そして俺は、俺と暁斗さん以外が入ったこの部屋...微かに残る花の匂いを感じながら最後の賭けに出ようと決めた。
「ねぇ、暁斗さん」
「ん?どうしたの?」
大好きな暁斗さんの、大きな背中に腕を回し、大好きな暁斗さんのタバコの匂いと体温を感じる。

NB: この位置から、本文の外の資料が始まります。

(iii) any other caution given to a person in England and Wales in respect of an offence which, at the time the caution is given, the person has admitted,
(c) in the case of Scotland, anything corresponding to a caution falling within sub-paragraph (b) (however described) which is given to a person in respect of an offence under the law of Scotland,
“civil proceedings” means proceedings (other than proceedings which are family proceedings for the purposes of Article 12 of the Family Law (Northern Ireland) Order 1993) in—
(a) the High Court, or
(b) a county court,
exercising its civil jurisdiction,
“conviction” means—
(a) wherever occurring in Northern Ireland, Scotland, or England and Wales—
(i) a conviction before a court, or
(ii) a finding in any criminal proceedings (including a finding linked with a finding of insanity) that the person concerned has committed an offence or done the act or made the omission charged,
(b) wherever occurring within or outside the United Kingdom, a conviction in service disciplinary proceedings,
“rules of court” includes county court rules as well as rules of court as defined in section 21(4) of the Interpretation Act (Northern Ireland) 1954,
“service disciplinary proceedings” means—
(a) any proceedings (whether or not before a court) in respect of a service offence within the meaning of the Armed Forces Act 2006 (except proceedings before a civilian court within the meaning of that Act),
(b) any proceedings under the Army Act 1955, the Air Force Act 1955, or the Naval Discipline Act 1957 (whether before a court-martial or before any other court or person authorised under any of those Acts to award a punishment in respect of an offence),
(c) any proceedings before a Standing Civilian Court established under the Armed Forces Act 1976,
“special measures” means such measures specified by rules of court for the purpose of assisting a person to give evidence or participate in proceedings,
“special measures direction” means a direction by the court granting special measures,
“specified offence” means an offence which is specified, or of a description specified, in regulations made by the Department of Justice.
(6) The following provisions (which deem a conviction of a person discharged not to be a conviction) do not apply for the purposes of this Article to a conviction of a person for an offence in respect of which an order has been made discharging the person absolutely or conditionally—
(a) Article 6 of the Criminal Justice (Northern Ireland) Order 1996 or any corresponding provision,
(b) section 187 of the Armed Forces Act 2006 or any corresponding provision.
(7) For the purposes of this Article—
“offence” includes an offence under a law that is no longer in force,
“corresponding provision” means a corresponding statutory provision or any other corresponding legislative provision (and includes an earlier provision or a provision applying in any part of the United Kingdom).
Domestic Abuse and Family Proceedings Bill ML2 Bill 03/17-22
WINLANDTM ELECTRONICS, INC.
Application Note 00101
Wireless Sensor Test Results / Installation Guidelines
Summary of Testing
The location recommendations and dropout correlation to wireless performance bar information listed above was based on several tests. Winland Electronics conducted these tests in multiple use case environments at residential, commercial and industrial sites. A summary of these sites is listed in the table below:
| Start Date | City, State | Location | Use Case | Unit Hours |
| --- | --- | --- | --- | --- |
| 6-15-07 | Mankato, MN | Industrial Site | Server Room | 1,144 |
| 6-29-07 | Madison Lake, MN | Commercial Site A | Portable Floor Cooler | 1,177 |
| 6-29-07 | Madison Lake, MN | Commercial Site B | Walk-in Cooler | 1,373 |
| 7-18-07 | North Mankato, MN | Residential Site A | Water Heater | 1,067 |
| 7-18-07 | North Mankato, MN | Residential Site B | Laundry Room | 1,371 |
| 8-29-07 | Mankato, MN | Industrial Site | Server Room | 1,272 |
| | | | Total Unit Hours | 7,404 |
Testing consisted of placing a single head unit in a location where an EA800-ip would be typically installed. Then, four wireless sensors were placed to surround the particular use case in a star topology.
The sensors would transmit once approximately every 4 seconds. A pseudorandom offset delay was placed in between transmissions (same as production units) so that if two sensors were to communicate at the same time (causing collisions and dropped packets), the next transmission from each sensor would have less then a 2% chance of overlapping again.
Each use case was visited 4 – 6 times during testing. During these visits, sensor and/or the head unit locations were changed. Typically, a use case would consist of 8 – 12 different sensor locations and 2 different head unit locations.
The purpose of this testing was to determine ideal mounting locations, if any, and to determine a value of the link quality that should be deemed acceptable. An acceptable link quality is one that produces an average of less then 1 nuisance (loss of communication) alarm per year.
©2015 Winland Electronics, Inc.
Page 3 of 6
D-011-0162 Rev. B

「暁斗さん、ここから俺の会社に行くまでにあるパン屋さん知ってる...?」
「パン屋?...ああ、知ってるよ。」
「暁斗さんはあそこ行ったことある?」
「うーん......あったかなぁ?なんで?」
「...俺、あそこのパン屋のクリームパンが好きなんだ。だから暁斗さんは知ってるかなぁって思って。」
「そうなの?知らなかった。今度の休みに一緒にいこうか。」
ーー俺の賭け、それは俺が今までに見たこと聞いたことを暁斗さんが隠さずに教えてくれるかということ。
「あとさ、暁斗さんって最近お仕事忙しいんだよね?」
「うん。毎日残業。嫌になるよ。」
「会社からここまで、寄り道とかしないの?」
「しないよ。早く帰りたいし、こうして響くんが待ってることがあるからね。」
ーー俺に嘘を吐かず、隠し事をしていないって信じたいから。
「...あとさ、ここに俺以外の人...入れたことある?」
「響くん以外?...弥生や千裕くんはあるよ?どうしたの、響くん、何かあった?」
「...ううん、なんでもない。ちょっと気になっただけ。」
「...ねぇ響くん、こっち向いて?」
「......」
「響くん!」
暁斗さんの背中に顔を埋めた俺はブンブンと首を振った。
それは俺の必死の抵抗で、絶対に顔を見せたくなかったから。
「響くん、何があった?何を聞いた?」
「な...んにも、っ」
「ならなんで泣いてるの?お願いだから顔見せて」
「いや...っ、いやだ...っ」
震える声で泣いてることなんてすぐにバレてしまうのに、だけどどうしても顔を見られたくなかった。
もし暁斗さんが俺に全部隠さず話してくれたら、前に見たことも今日聞いたことも、話すタイミングがなかったんだって教えてくれたら、『そうなんだ、酷いよ暁斗さん』って笑うつもりだった。
だけど暁斗さんの口からは、本当のこともあの女の子、『松原』の名前すら出てこなかった。
暁斗さんは俺に隠したいんだ。
全部教えてくれる、全部知ってって言ったくせに、暁斗さんは嘘を吐いた。
俺の賭けは失敗。
そうなったら、もう俺に残された選択肢は一つしかなかった。
大好きで仕方ない暁斗さん。
俺だけの暁斗さん。
だけど暁斗さんは俺に言えないことがある。
俺には知られたくない人がいて、知られたくないことがある。
もう、暁斗さんを信じられない。
「......暁斗さん、俺のお願い、聞いてくれる?」
「お願い...?」
「いつもみたいに、俺がちゃんと言ったら、暁斗さんは聞いてくれるんだよね...?」
「...うん」
「絶対、絶対だよ...?」
「...うん。約束する...」
『俺だけを見て』
『俺だけを愛して』
『もう隠さないで』
『全部教えて』
そう言えばよかったのかな。
だけど俺の口から出たのは、今まで絶対に言うことがないと思っていた言葉。
死んでも言いたくない、そんな言葉だった。
「俺と別れてください。」
静まり返った部屋に、俺の震える声が小さく響いた。